#### EXERCISE DATA ####
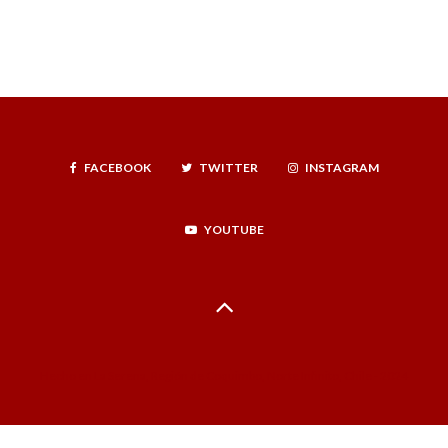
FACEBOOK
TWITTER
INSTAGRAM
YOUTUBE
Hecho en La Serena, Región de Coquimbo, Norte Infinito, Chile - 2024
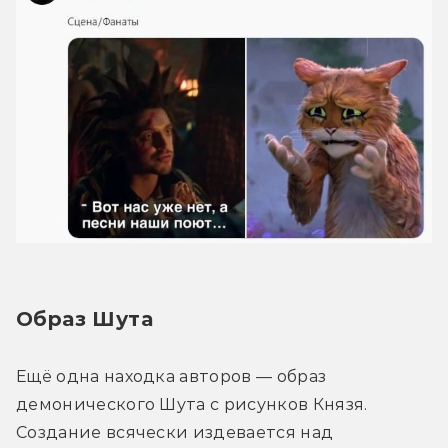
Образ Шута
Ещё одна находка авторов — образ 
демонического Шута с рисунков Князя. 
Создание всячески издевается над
####
#### EXERCISE DATA ####
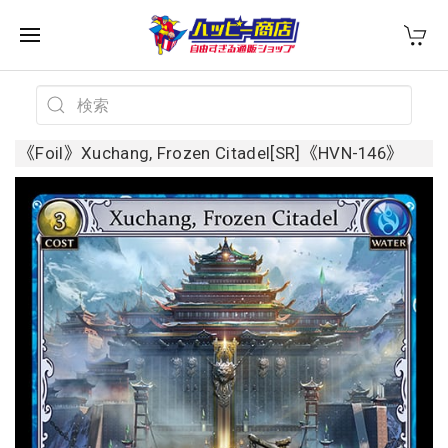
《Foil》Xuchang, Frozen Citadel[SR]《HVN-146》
####
Your answer must be one number: how many lines of the entries hold the string "Шута".

2